The `placeholder_*` temp-dir files used during the swap can be
dropped — there's no need to swap to placeholders before the rename
because the rename targets are inside the new generation directory,
not the live paths. We just open the new generation's files, swap
the cached handles to them, then unlink the old generation. (The
placeholder dance was only needed because the old layout reused the
same paths across generations.)
## Crash-injection coverage
Per failure point, recovery must restore the channel to a consistent
state:
| # | Crash point | Expected post-recovery state |
| -- | -------------------------------------------------------- | ----------------------------------------------------- |
| 1 | Before mkdir `v<N+1>/` | Live: `v<N>/`. Manifest unchanged. No orphan. |
| 2 | After mkdir, before any file write | Live: `v<N>/`. Sweep removes empty `v<N+1>/`. |
| 3 | Mid-write of `v<N+1>/idx` | Live: `v<N>/`. Sweep removes partial `v<N+1>/`. |
| 4 | After all `v<N+1>/{idx,dat,ts}` written, before fsync | Live: `v<N>/`. Sweep removes `v<N+1>/` (may be torn). |
| 5 | After fsync of `v<N+1>/`, before manifest.tmp written | Live: `v<N>/`. Sweep removes `v<N+1>/`. |
| 6 | After manifest.tmp written, before rename | Live: `v<N>/`. manifest.tmp removed by sweep. |
| 7 | After rename of manifest | Live: `v<N+1>/`. Sweep removes `v<N>/`. |
| 8 | After rename, before reopen of cached handles | Live: `v<N+1>/`. Cached handles re-opened on restart. |
| 9 | Mid-migration (flat → `v<1>/`), partial rename | Recovery re-runs migration. Idempotent. |
| 10 | Manifest itself corrupted (cosmic-ray bit-flip) | Fallback enumerates `v<NNN>/`, picks highest valid. |
The implementation will pin tests for each. Items 1–6 collapse onto
"recovery uses the old generation, sweep removes the orphan" — three
representative tests cover the family. Item 9 has its own family
(partial rename of one of the three flat files; partial migration of
the manifest write).
## Out of scope
- **Multi-generation history.** Only one generation is ever live;
older generations are deleted by the sweep. Snapshot-style
multi-generation retention is not in this rework.

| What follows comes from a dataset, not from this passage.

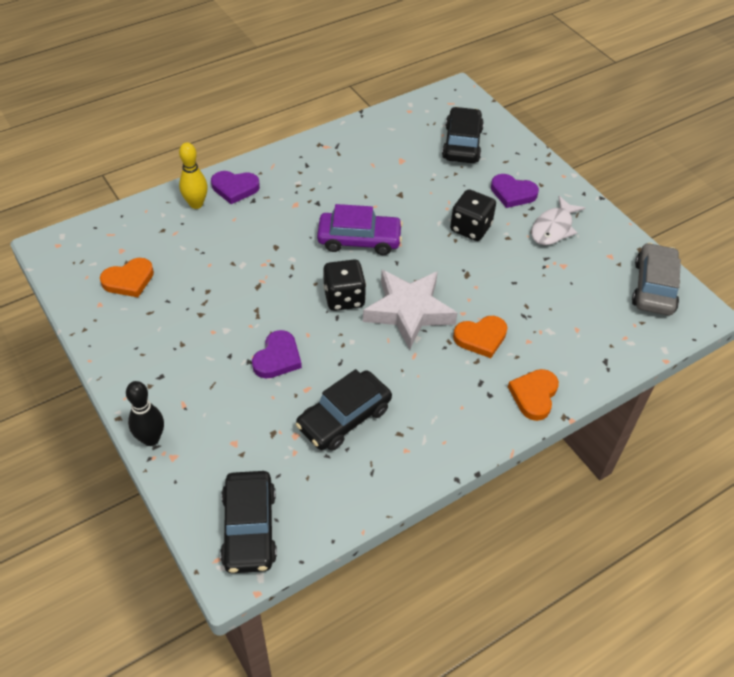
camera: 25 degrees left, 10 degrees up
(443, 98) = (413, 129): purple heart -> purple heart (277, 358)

- **Online format upgrade.** v0.11 → v0.12 callers re-tail or run
the migration shim once at first open per channel; there is no
online "convert in place while serving" path.
- **Cross-channel atomicity.** A compact spans one channel only;
inter-channel consistency is a higher-layer concern (the bus
flushes per-channel).